While we were in elementary and middle school, we all had music classes and did art projects with our homeroom teachers. In spite of having nine years of fine art classes in our younger years of school, we are still required to take one year of it in high school. By the time we reach ninth grade, we all should have an idea if we enjoy and want to continue taking fine arts credits. The students that are forced into fine arts classes in order to graduate tend to be more unwilling to participate in the class, making it less enjoyable for the students who actually want to be there. Having fine arts a required class is like homework, time consuming but necessary to graduate. Some argue that art and music classes are important and beneficial, and I agree, but those classes are not as important than classes that teach lessons that we will use for the rest of our lives. In brief, students will know whether or not they want to continue their fine arts classes and if they don't want too, than they shouldn't have to.
Naturally, many students ask our teachers the question, “when will we ever use this information after school”, and it’s a valid point. While the subjects that we’re learning are important, many of them won’t benefit us after we are done with school. However, schools could incorporate classes like financial literacy, which teaches the basics about money management and would surely benefit us in the future. Keith Whitney, an associate professor of business law at Pepperdine College, says that, as teachers, they have a duty to advise and offer assistance to the students with financial planning.
Also, according to a survey, two out of three students who took a personal finance class in high school are already earning an average of 3,000 dollars a year and have already bought and paid for their own car. We would all be better prepared for the future taking those kinds of classes. In ninth grade we all took future’s prep for a semester and we were taught how to write out checks. We need to take more of those kinds of classes because if we don’t, nobody will be prepared to be out on their own. Having confused young adults out in the complicated world on their own will be disastrous. In sum, having classes that will teach us how to live on our own and be successful are crucial and a higher priority than fine arts.
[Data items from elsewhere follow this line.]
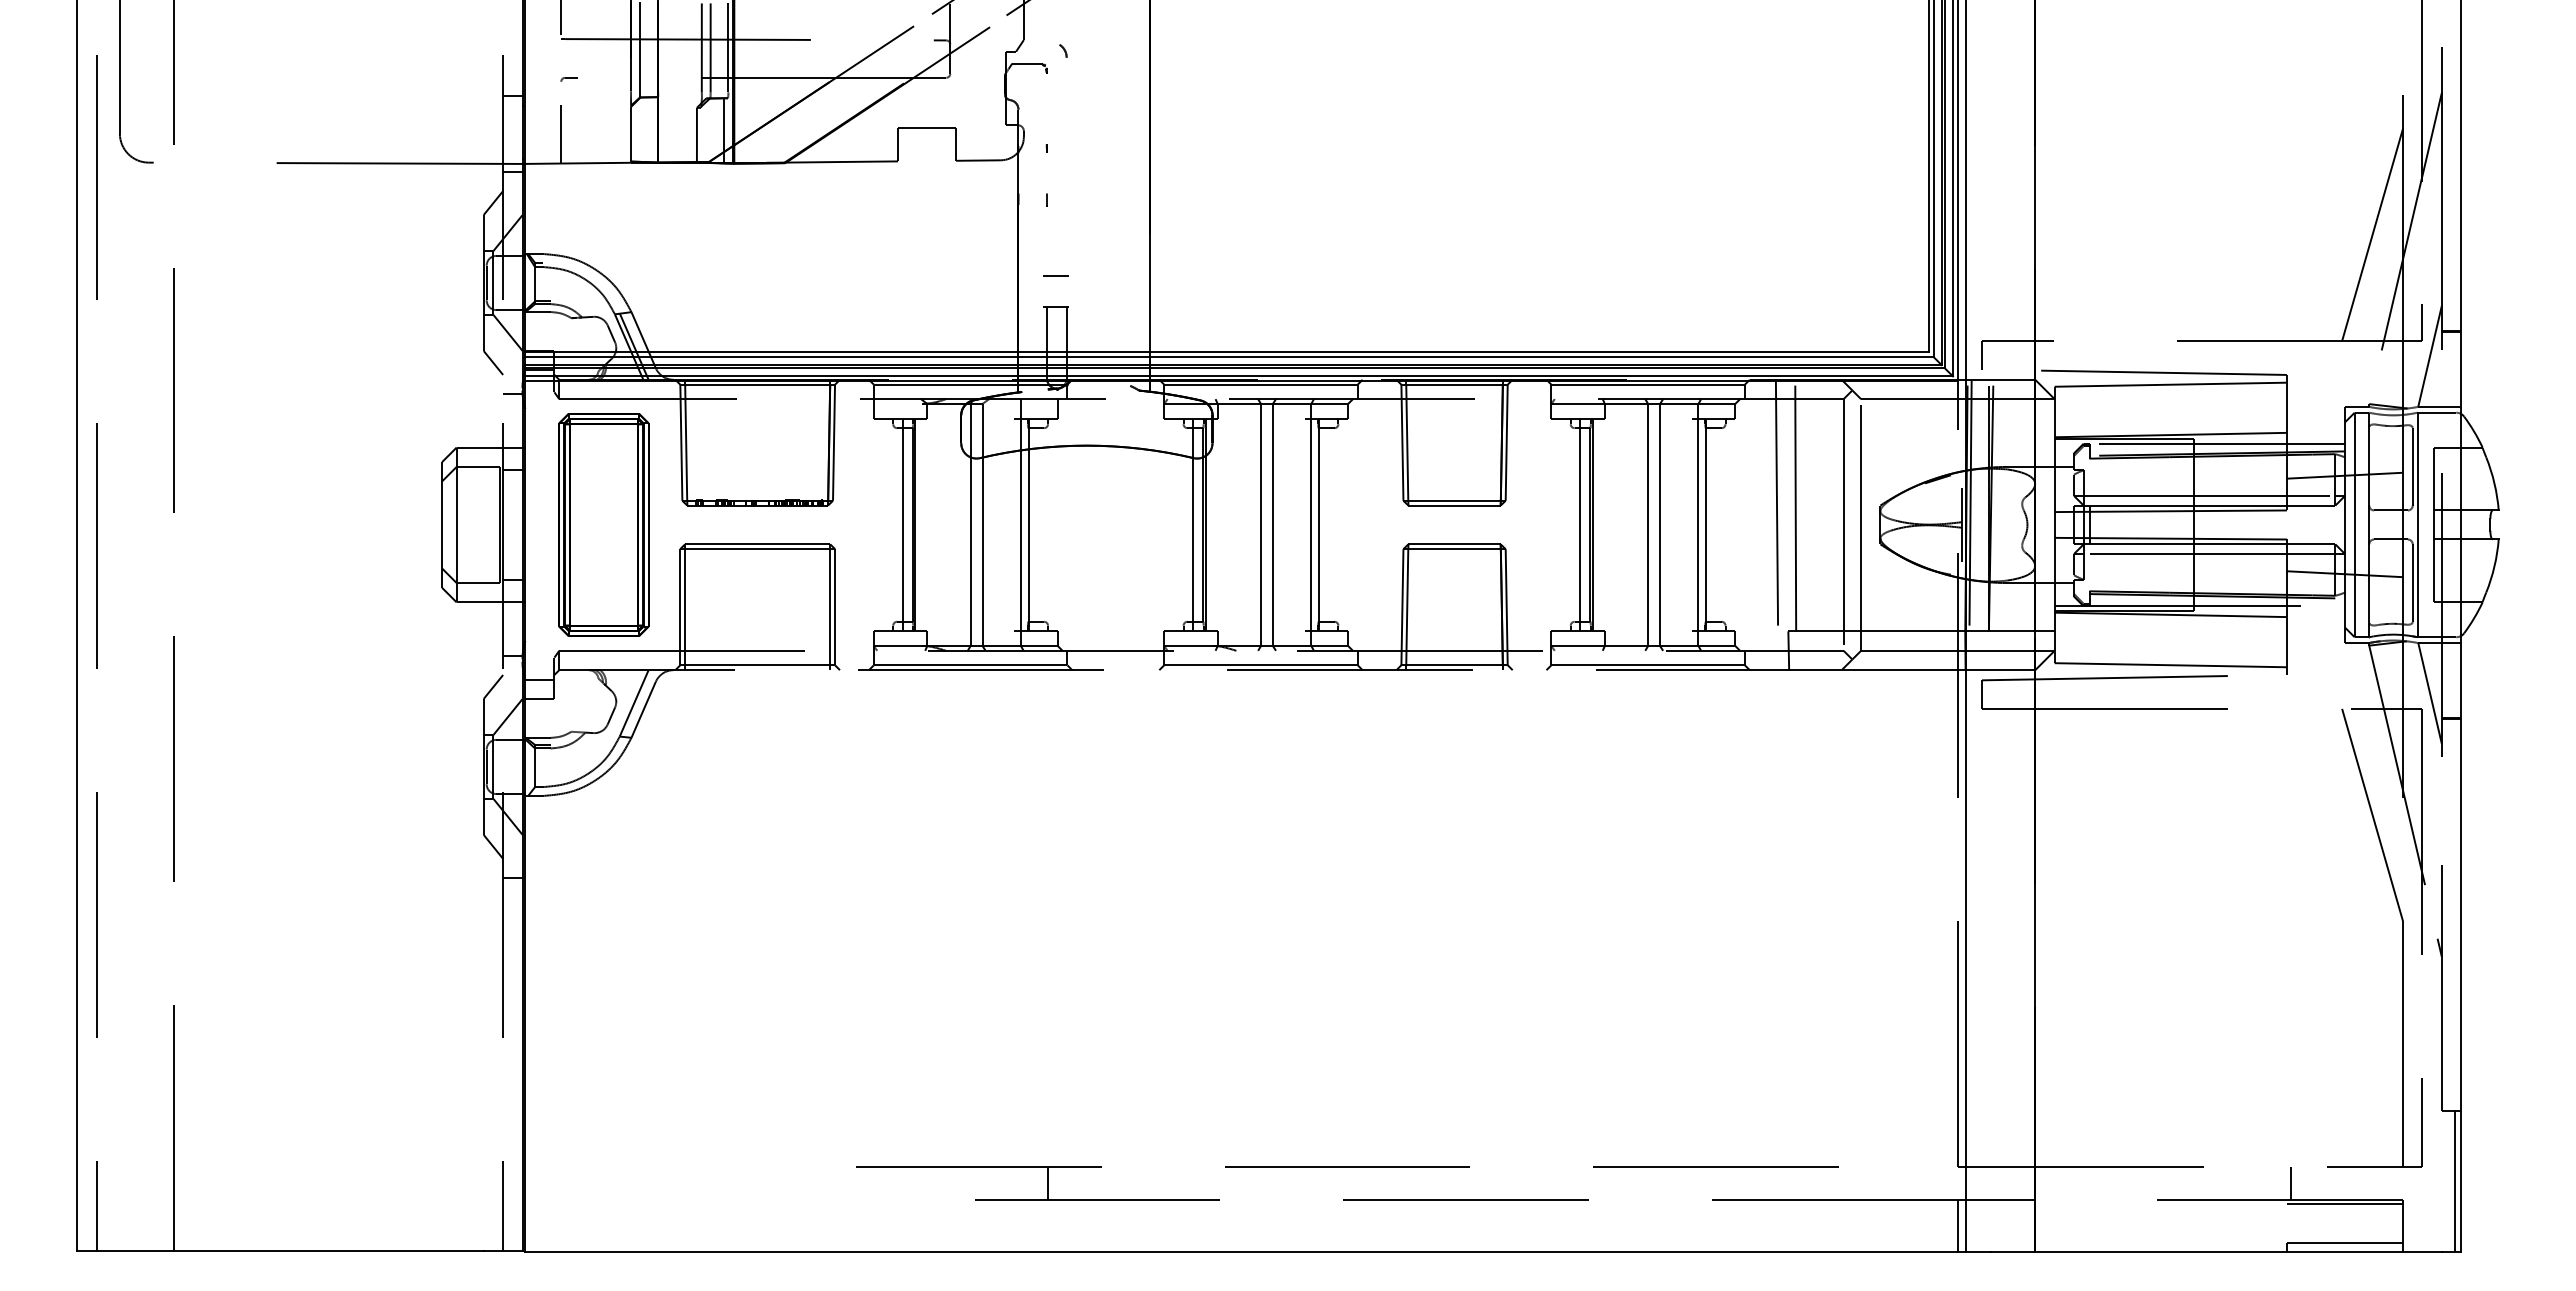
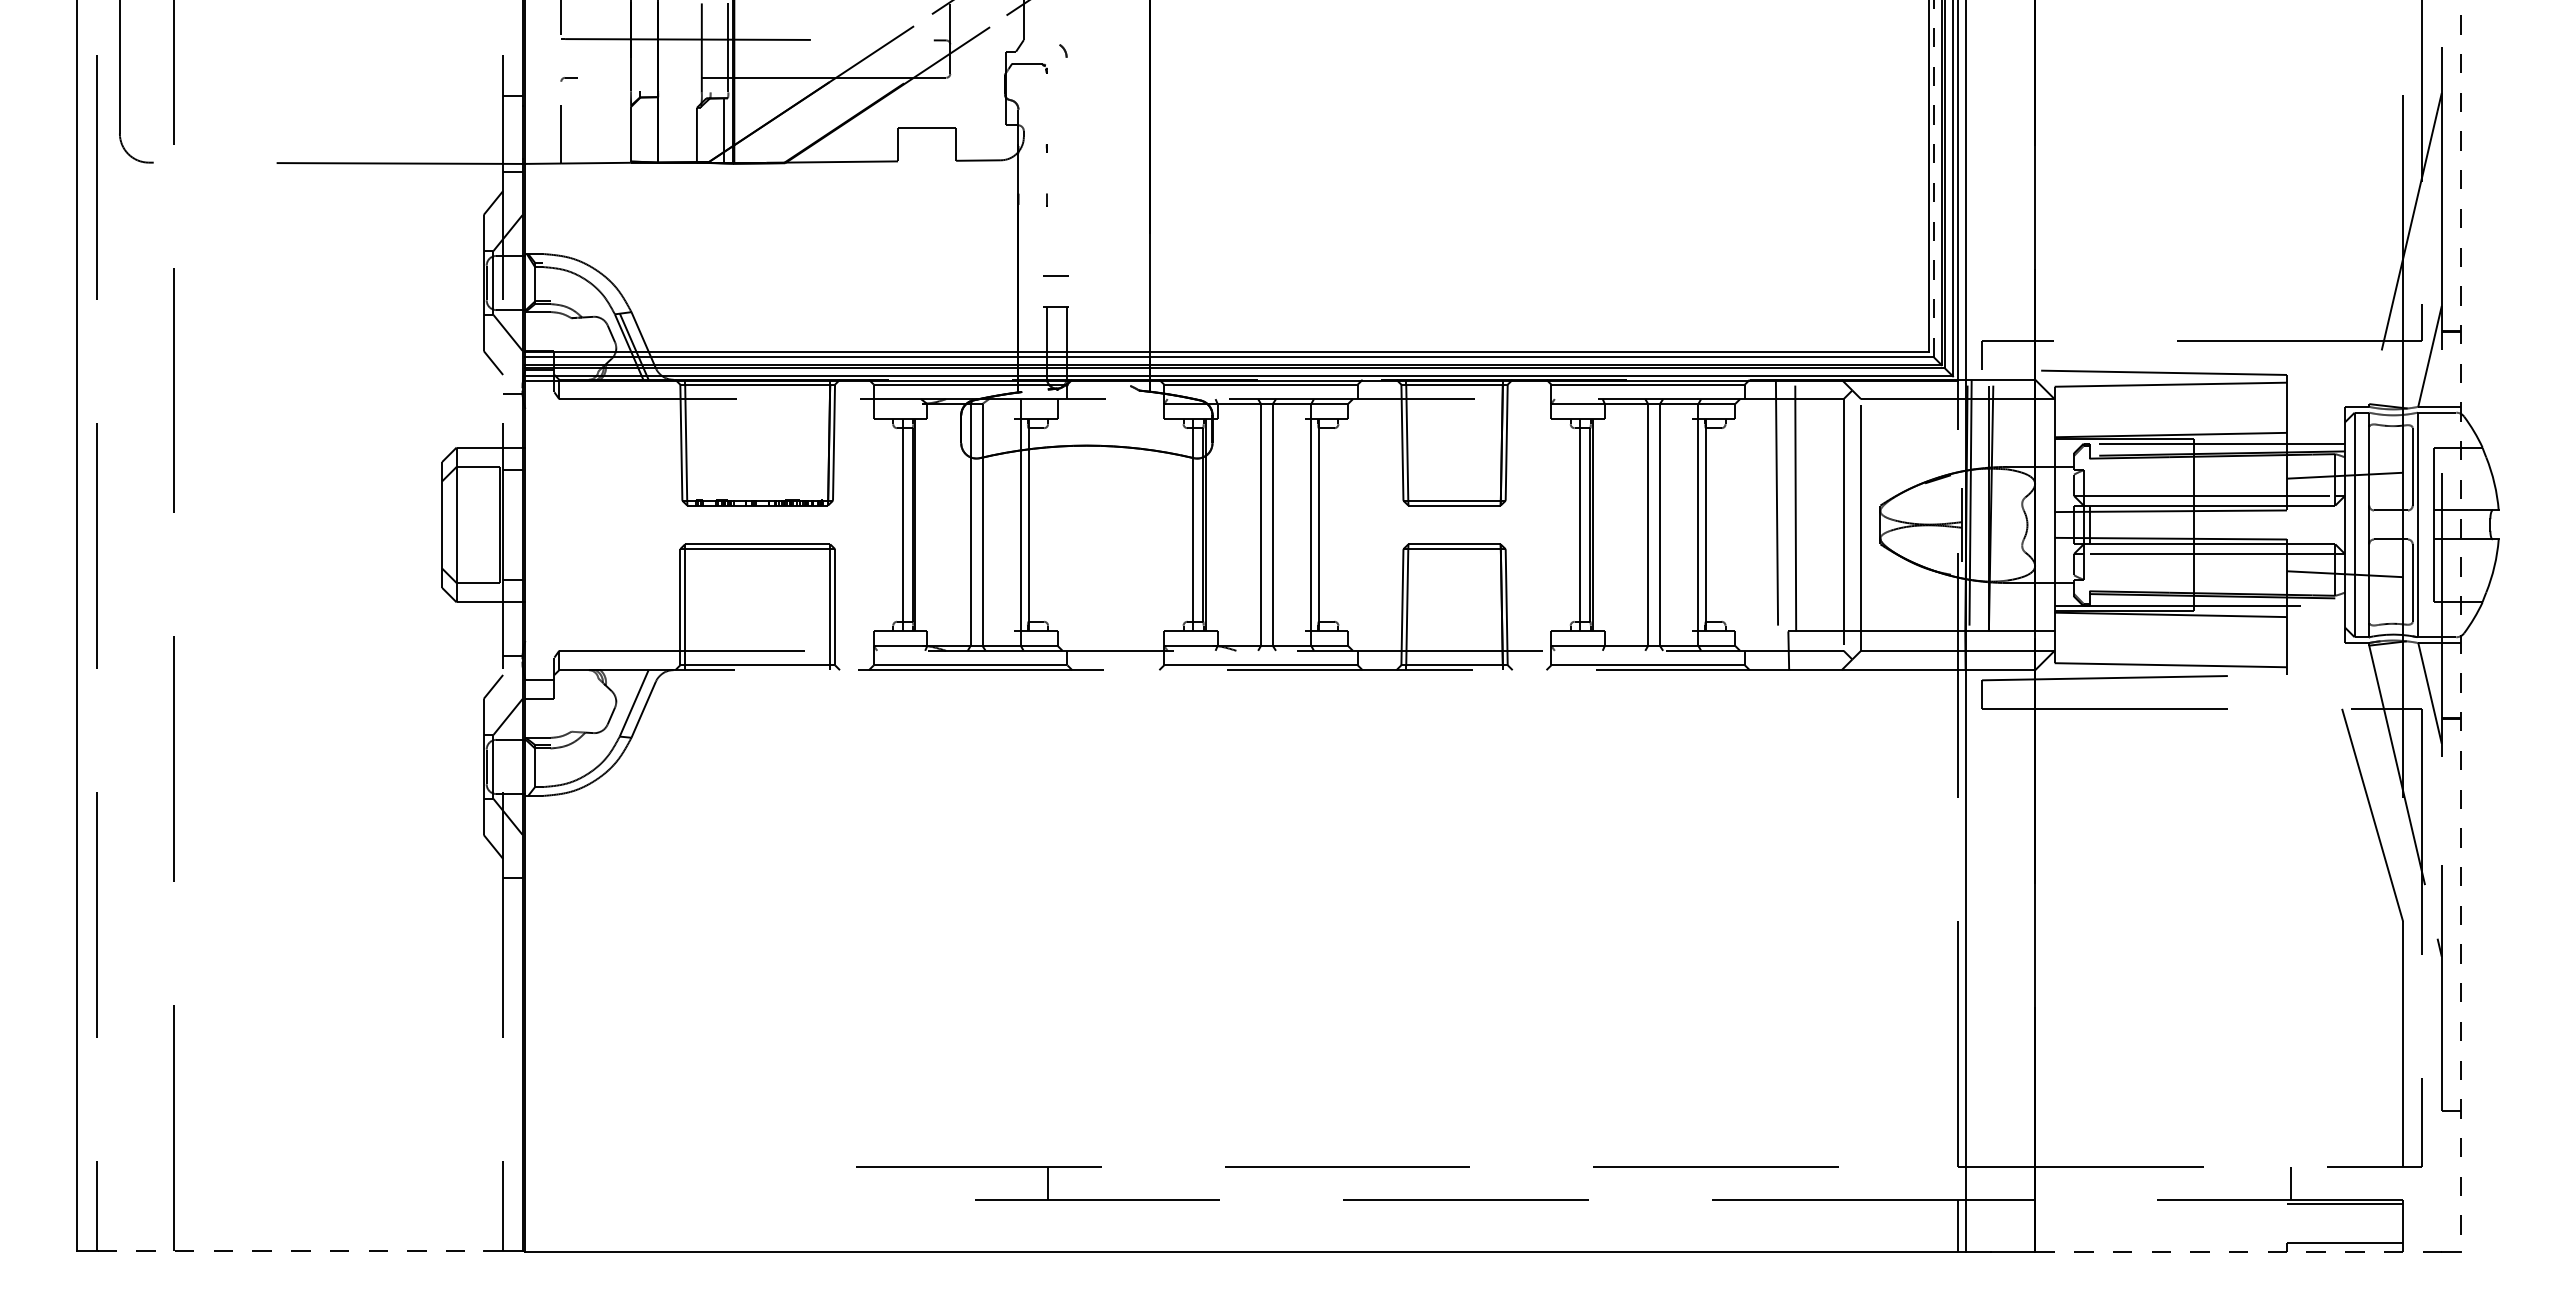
line at (640, 46): present -> none
line at (710, 47): present -> none
line at (1933, 178): solid -> dashed
line at (2372, 234): present -> none
part at (603, 524): present -> none
line at (2461, 626): solid -> dashed
line at (2455, 1181): present -> none
line at (291, 1250): solid -> dashed
line at (2238, 1252): solid -> dashed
In conclusion, we will better benefit from classes that will prepare us for our futures unlike fine arts classes. We have all already gone through nine years of music and art classes in elementary and middle school and we will have a better knowledge if we want to continue taking fine arts credits in high school. Making fine arts an elective class and financial literacy a requirement will benefit us and help us have a better understanding on how to live on our own. While band, choir, and theatre are good electives to take, we shouldn’t be forced to take them, like we did in eighth grade. While we don’t have the option to not take a fine arts credit, we can take more useful elective classes. Thus, choosing fruitful classes for a fruitful future.